### [WORK INSTRUCTION 1]
In the passage on Leonardo da Vinci, write out the part starting at "Self-portrait, circa 1512" and ending at "of modern science.", substituting "Tuscan" for "Florentine".

### [EXCERPT PROVIDED]
= = =

Leonardo da Vinci: "All our knowledge has its origins in our perceptions"

Self-portrait, circa 1512

Leonardo da Vinci was a Florentine artist, one of the great masters of
the High Renaissance, who was also celebrated as a painter, sculptor,
architect, engineer, and scientist. His profound love of knowledge and
research was the keynote of both his artistic and scientific endeavors.
His innovations in the field of painting influenced the course of
Italian art for more than a century after his death, and his scientific
studies—particularly in the fields of anatomy, optics, and hydraulics—
anticipated many of the developments of modern science.

= = =

### [WORK INSTRUCTION 2]
Transcribe the lines of the stored data entries starting at the line that contains "Conservative" and ending at the line that contains "F. Noel Graham". Leave out the pictures.

[Stored data entries]
= = =

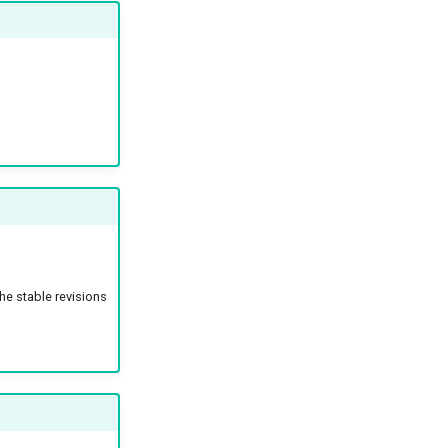
the stable revisions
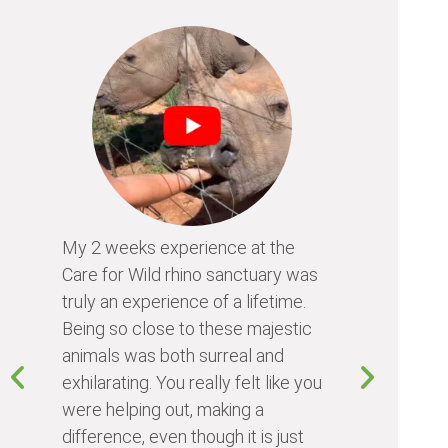
My 2 weeks experience at the
Every time
Care for Wild rhino sanctuary was
program, I 
truly an experience of a lifetime.
I learn so 
Being so close to these majestic
the animals
animals was both surreal and
about diffe
exhilarating. You really felt like you
people I me
were helping out, making a
world. Vol
difference, even though it is just
something 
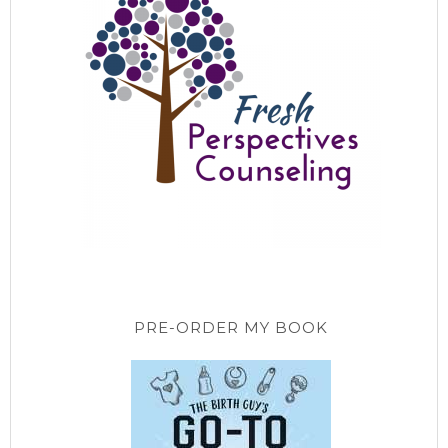
PRE-ORDER MY BOOK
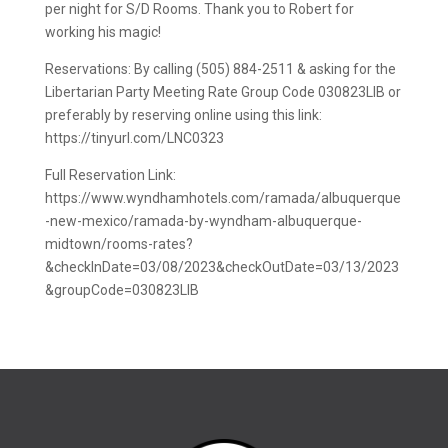
per night for S/D Rooms. Thank you to Robert for
working his magic!
Reservations: By calling (505) 884-2511 & asking for the
Libertarian Party Meeting Rate Group Code 030823LIB or
preferably by reserving online using this link:
https://tinyurl.com/LNC0323
Full Reservation Link:
https://www.wyndhamhotels.com/ramada/albuquerque
-new-mexico/ramada-by-wyndham-albuquerque-
midtown/rooms-rates?
&checkInDate=03/08/2023&checkOutDate=03/13/2023
&groupCode=030823LIB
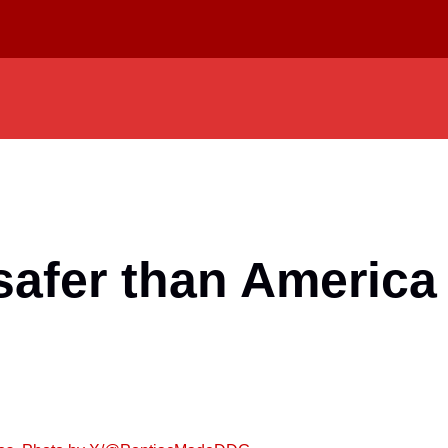
safer than America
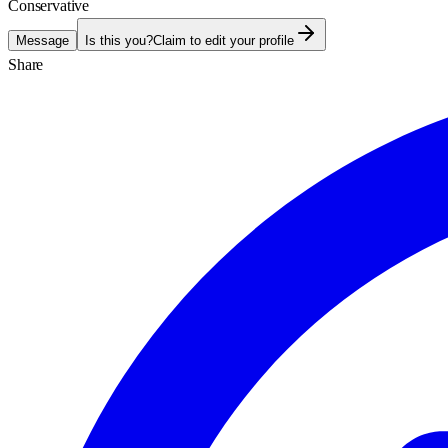
Conservative
Message
Is this you?
Claim to edit your profile
Share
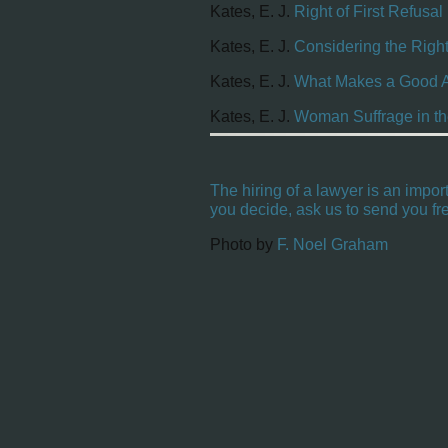
Kates, E. J.
Right of First Refusal
Kates, E. J.
Considering the Right
Kates, E. J.
What Makes a Good At
Kates, E. J.
Woman Suffrage in th
The hiring of a lawyer is an impor
you decide, ask us to send you fre
Photo by
F. Noel Graham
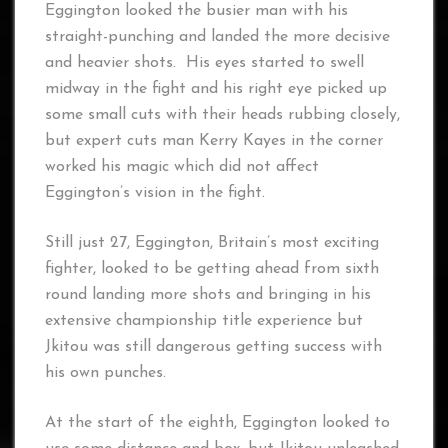
Eggington looked the busier man with his
straight-punching and landed the more decisive
and heavier shots. His eyes started to swell
midway in the fight and his right eye picked up
some small cuts with their heads rubbing closely,
but expert cuts man Kerry Kayes in the corner
worked his magic which did not affect
Eggington’s vision in the fight.
Still just 27, Eggington, Britain’s most exciting
fighter, looked to be getting ahead from sixth
round landing more shots and bringing in his
extensive championship title experience but
Jkitou was still dangerous getting success with
his own punches.
At the start of the eighth, Eggington looked to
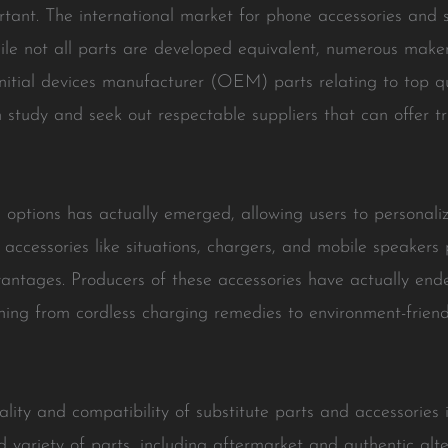
tant. The international market for phone accessories and s
ile not all parts are developed equivalent, numerous mak
tial devices manufacturer (OEM) parts relating to top qual
 study and seek out respectable suppliers that can offer tru
options has actually emerged, allowing users to personaliz
accessories like situations, chargers, and mobile speakers 
ntages. Producers of these accessories have actually end
e thing from cordless charging remedies to environment-frien
ty and compatibility of substitute parts and accessories is
 variety of parts, including aftermarket and authentic alt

= = =

### [TASK ANSWER 1]
Self-portrait, circa 1512

Leonardo da Vinci was a Tuscan artist, one of the great masters of
the High Renaissance, who was also celebrated as a painter, sculptor,
architect, engineer, and scientist. His profound love of knowledge and
research was the keynote of both his artistic and scientific endeavors.
His innovations in the field of painting influenced the course of
Italian art for more than a century after his death, and his scientific
studies—particularly in the fields of anatomy, optics, and hydraulics—
anticipated many of the developments of modern science.

### [TASK ANSWER 2]
Conservative
Message
Is this you?
Claim to edit your profile
Share
Kates, E. J.
Right of First Refusal
Kates, E. J.
Considering the Right
Kates, E. J.
What Makes a Good At
Kates, E. J.
Woman Suffrage in th
The hiring of a lawyer is an impor
you decide, ask us to send you fre
Photo by
F. Noel Graham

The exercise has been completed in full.